(Structured pose outputs)

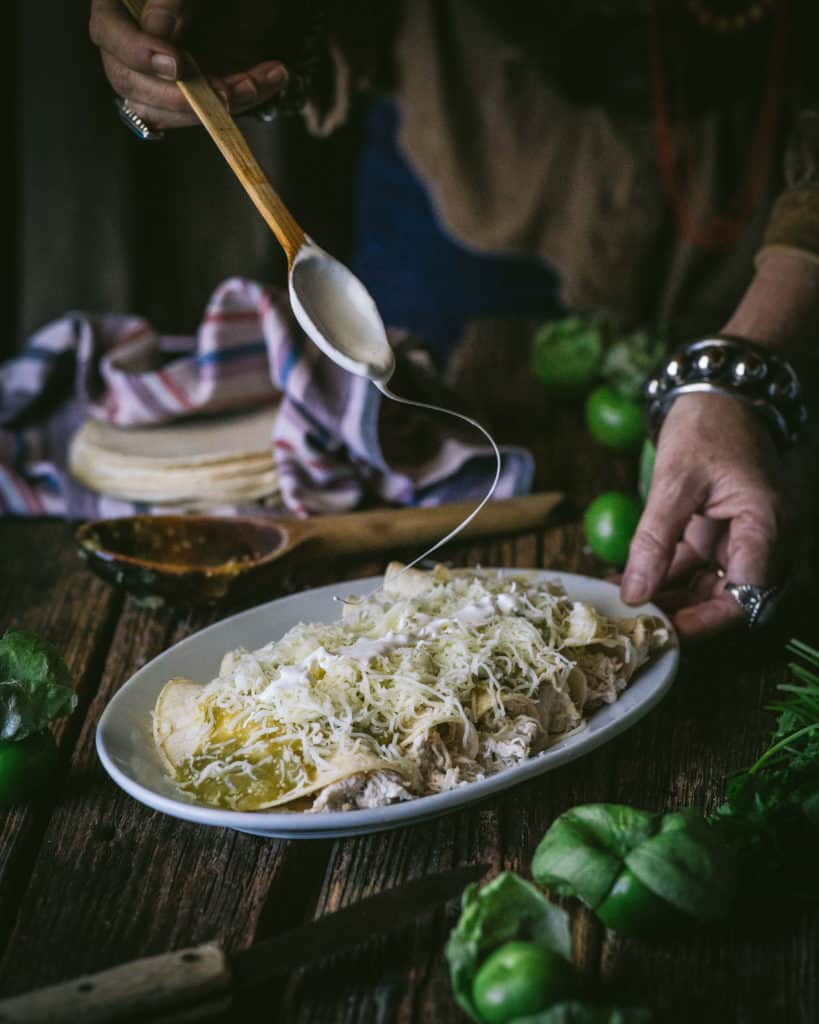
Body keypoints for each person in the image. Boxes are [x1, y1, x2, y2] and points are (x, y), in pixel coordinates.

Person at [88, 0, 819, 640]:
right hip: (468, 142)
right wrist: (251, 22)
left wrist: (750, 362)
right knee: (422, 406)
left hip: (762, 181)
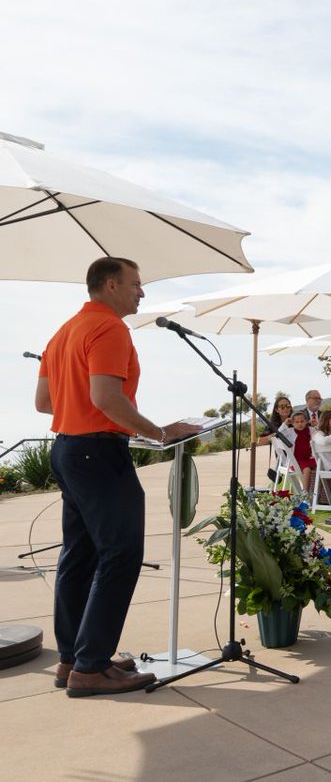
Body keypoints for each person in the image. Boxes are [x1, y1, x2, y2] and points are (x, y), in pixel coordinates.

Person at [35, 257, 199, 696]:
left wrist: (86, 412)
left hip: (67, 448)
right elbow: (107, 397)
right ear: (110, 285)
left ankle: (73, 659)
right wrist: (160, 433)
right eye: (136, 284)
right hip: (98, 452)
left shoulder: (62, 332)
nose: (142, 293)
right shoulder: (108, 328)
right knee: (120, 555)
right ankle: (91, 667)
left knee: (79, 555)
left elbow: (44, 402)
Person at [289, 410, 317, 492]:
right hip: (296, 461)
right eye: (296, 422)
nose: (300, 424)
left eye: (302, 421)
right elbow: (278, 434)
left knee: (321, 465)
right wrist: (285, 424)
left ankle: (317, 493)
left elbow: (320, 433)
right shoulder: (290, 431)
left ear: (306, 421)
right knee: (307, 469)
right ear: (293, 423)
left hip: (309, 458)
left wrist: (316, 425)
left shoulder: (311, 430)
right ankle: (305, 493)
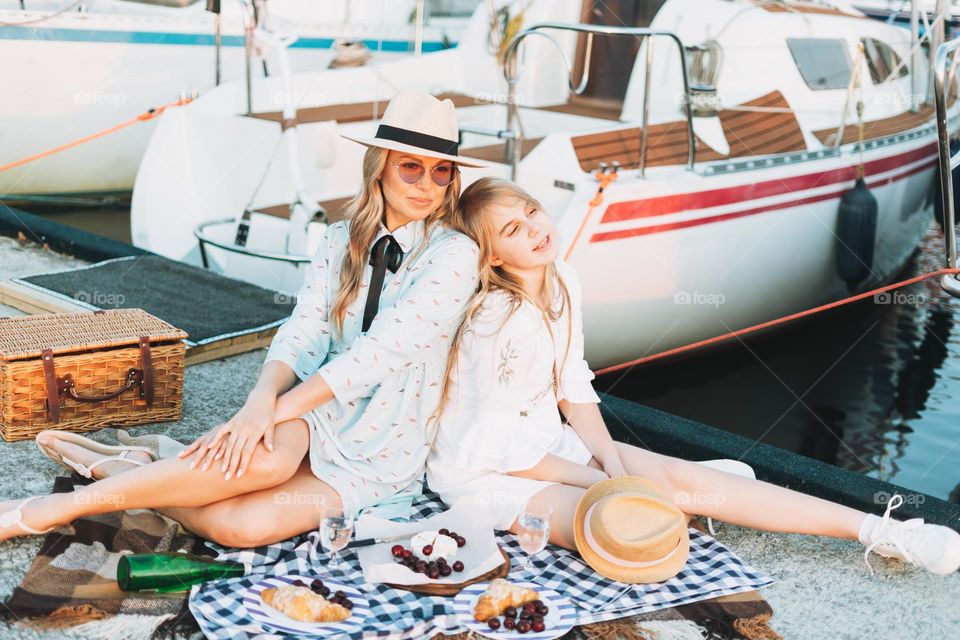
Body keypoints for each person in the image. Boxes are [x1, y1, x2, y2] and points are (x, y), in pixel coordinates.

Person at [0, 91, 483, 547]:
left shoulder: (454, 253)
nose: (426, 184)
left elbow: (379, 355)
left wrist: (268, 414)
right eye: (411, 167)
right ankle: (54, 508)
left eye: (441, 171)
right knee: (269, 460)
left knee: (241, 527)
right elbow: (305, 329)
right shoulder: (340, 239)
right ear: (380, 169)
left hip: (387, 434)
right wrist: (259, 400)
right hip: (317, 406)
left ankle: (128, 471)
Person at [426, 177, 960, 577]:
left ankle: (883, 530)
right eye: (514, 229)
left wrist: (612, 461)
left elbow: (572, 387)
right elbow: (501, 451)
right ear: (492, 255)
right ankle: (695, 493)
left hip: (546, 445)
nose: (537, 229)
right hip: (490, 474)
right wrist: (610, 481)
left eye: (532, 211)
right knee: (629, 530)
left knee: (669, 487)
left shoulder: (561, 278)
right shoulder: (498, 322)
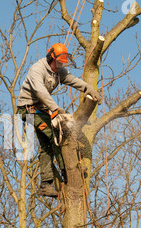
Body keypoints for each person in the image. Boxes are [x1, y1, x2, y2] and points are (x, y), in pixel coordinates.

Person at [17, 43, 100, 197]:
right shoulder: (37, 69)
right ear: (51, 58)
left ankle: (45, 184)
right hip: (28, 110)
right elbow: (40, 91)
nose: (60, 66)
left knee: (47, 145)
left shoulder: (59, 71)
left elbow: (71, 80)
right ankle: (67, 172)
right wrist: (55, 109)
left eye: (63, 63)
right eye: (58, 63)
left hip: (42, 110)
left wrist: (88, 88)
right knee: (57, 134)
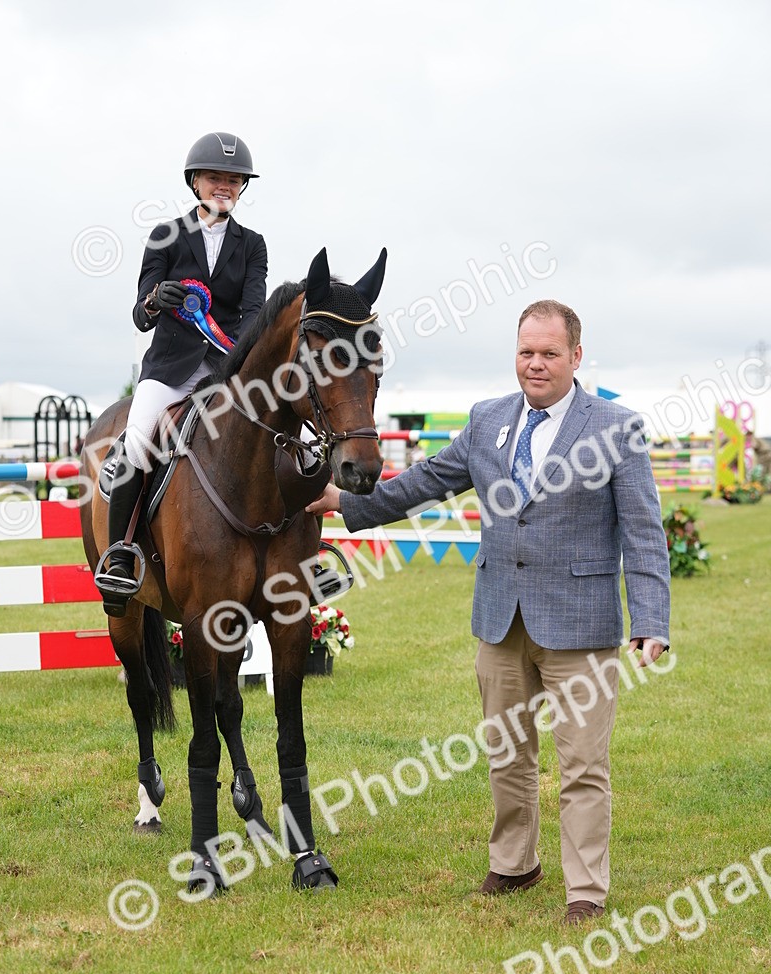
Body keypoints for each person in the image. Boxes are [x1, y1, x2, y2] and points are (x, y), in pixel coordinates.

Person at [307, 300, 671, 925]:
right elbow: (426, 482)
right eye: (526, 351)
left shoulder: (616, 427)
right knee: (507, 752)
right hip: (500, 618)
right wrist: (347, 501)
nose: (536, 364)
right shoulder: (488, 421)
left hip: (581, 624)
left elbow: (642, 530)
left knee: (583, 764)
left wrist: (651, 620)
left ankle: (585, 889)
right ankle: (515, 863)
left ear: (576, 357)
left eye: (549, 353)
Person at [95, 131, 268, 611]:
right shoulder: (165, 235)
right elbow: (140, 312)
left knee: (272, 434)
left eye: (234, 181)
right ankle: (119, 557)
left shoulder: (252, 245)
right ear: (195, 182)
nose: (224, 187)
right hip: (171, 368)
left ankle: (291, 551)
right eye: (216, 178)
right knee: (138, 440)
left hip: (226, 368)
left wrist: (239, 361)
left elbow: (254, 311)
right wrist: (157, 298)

* Task item
Would you print all of the entries exactly, omitting any image?

* Answer for the task
Body keypoints for each person in the image. Boxes are [x1, y1, x2, y2] and points are (x, y), in pixel coordinates.

Person at [88, 0, 819, 640]:
right hip: (468, 142)
right wrist: (251, 22)
left wrist: (750, 362)
right knee: (422, 406)
left hip: (762, 181)
Body keypoints for each person in the image. Boxes are [x1, y1, x2, y2] and points are (x, y), in pixel coordinates.

Person at [35, 257, 199, 696]:
left wrist: (86, 412)
left hip: (67, 448)
right elbow: (107, 397)
right ear: (110, 285)
left ankle: (73, 659)
right wrist: (160, 433)
right eye: (136, 284)
right hip: (98, 452)
left shoulder: (62, 332)
nose: (142, 293)
right shoulder: (108, 328)
right knee: (120, 555)
right ankle: (91, 667)
left knee: (79, 555)
left elbow: (44, 402)
Person at [289, 410, 317, 492]:
right hip: (296, 461)
right eye: (296, 422)
nose: (300, 424)
left eye: (302, 421)
right elbow: (278, 434)
left knee: (321, 465)
right wrist: (285, 424)
left ankle: (317, 493)
left elbow: (320, 433)
right shoulder: (290, 431)
left ear: (306, 421)
right knee: (307, 469)
right ear: (293, 423)
left hip: (309, 458)
left wrist: (316, 425)
left shoulder: (311, 430)
right ankle: (305, 493)
Body keypoints for each person in the image. Boxes are [x1, y1, x2, y2] and points are (x, y), in pixel coordinates.

Person at [0, 91, 483, 547]:
left shoulder: (454, 253)
nose: (426, 184)
left elbow: (379, 355)
left wrist: (268, 414)
right eye: (411, 167)
right ankle: (54, 508)
left eye: (441, 171)
right knee: (269, 460)
left knee: (241, 527)
right elbow: (305, 329)
right shoulder: (340, 239)
right ear: (380, 169)
left hip: (387, 434)
right wrist: (259, 400)
right hip: (317, 406)
left ankle: (128, 471)
Person at [426, 177, 960, 577]:
left ankle: (883, 530)
right eye: (514, 229)
left wrist: (612, 461)
left elbow: (572, 387)
right elbow: (501, 451)
right ear: (492, 255)
right ankle: (695, 493)
left hip: (546, 445)
nose: (537, 229)
right hip: (490, 474)
right wrist: (610, 481)
left eye: (532, 211)
right knee: (629, 530)
left knee: (669, 487)
left shoulder: (561, 278)
right shoulder: (498, 322)
Body keypoints for each person in the image. Boxes are [x1, y1, x2, y2] and points are (x, y), in pixel coordinates.

Person at [17, 43, 100, 197]:
right shoulder: (37, 69)
right ear: (51, 58)
left ankle: (45, 184)
right hip: (28, 110)
right elbow: (40, 91)
nose: (60, 66)
left knee: (47, 145)
left shoulder: (59, 71)
left elbow: (71, 80)
right ankle: (67, 172)
right wrist: (55, 109)
left eye: (63, 63)
right eye: (58, 63)
left hip: (42, 110)
left wrist: (88, 88)
right knee: (57, 134)
Body keypoints for each person in the image. Boxes are [x1, y1, x2, y2] and points are (x, y), in pixel coordinates.

Person at [307, 300, 671, 925]:
right elbow: (426, 482)
right eye: (526, 351)
left shoulder: (616, 427)
right knee: (507, 752)
right hip: (500, 618)
right wrist: (347, 501)
nose: (536, 364)
right shoulder: (488, 421)
left hip: (581, 624)
left elbow: (642, 530)
left knee: (583, 764)
left wrist: (651, 620)
left ankle: (585, 889)
right ankle: (515, 863)
left ear: (576, 357)
left eye: (549, 353)
Person at [95, 131, 268, 611]:
right shoulder: (165, 235)
right elbow: (140, 312)
left knee: (272, 434)
left eye: (234, 181)
right ankle: (119, 557)
left shoulder: (252, 245)
right ear: (195, 182)
nose: (224, 187)
right hip: (171, 368)
left ankle: (291, 551)
right eye: (216, 178)
right knee: (138, 440)
left hip: (226, 368)
left wrist: (239, 361)
left elbow: (254, 311)
right wrist: (157, 298)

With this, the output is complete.